Trading halt, atau penghentian sementara perdagangan, dipicu oleh penurunan IHSG yang melewati batas ambang tertentu. Sesuai dengan Surat Perintah Kepala Departemen Pengawasan Pasar Modal 2A Otoritas Jasa Keuangan (OJK) Nomor S-274/PM.21/2020 tanggal 10 Maret 2020, BEI diwajibkan menghentikan perdagangan selama 30 menit jika IHSG anjlok lebih dari 5%. Jika penurunan berlanjut dan IHSG kembali turun lebih dari 10% di hari yang sama, trading halt 30 menit dapat diterapkan kembali. Dalam skenario terburuk, jika penurunan IHSG mencapai lebih dari 15% dalam satu hari, BEI harus melakukan trading suspend, penghentian perdagangan yang dapat berlangsung hingga akhir sesi atau lebih lama lagi, dengan persetujuan OJK.

Perbedaan krusial antara trading halt dan trading suspend terletak pada penanganan pesanan yang belum terealisasi (open order). Pada trading halt, open order tetap berada dalam sistem, memungkinkan anggota bursa untuk memodifikasi atau menarik pesanan tersebut. Sebaliknya, trading suspend secara otomatis membatalkan semua open order, sehingga perdagangan benar-benar dihentikan. Kedua mekanisme ini, trading halt dan trading suspend, merupakan bagian integral dari strategi manajemen risiko BEI untuk mengatasi situasi pasar yang tidak terduga dan menjaga integritas sistem perdagangan.

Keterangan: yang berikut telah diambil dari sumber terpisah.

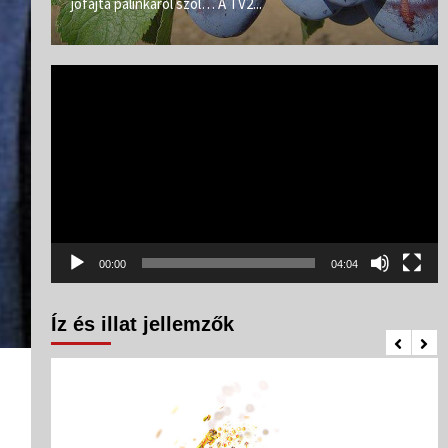
jófajta pálinkáról szól… A TV2...
Videólejátszó
00:00
04:04
Íz és illat jellemzők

Anjloknya IHSG hingga lebih dari 5% pada sesi perdagangan tersebut mencerminkan dinamika pasar yang kompleks dan sensitivitas investor terhadap berbagai faktor internal maupun eksternal. Rentang pergerakan IHSG di sesi pertama, dengan titik tertinggi di level 6.465 dan terendah di 6.146, menunjukkan betapa besarnya fluktuasi yang terjadi. Langkah BEI dalam menerapkan trading halt adalah respons yang tepat untuk mencegah kepanikan berlebih dan melindungi investor dari kerugian yang lebih besar. Ke depannya, analisis mendalam terhadap penyebab penurunan IHSG ini serta langkah-langkah antisipatif untuk mencegah kejadian serupa perlu dilakukan secara cermat oleh regulator dan pelaku pasar.

Perbedaan Trading Halt dan Trading Suspend:

  • Trading Halt: Penghentian sementara perdagangan. Open order tetap aktif dan dapat dimodifikasi atau dibatalkan.
  • Trading Suspend: Penghentian perdagangan yang lebih panjang, bahkan hingga akhir sesi. Semua open order dibatalkan secara otomatis.

BEI, melalui penerapan trading halt dan trading suspend, menunjukkan komitmennya untuk menjaga stabilitas dan kepercayaan investor dalam pasar modal Indonesia. Transparansi dan komunikasi yang efektif antara BEI, OJK, dan para pelaku pasar sangat penting untuk memastikan stabilitas dan efisiensi pasar ke depan.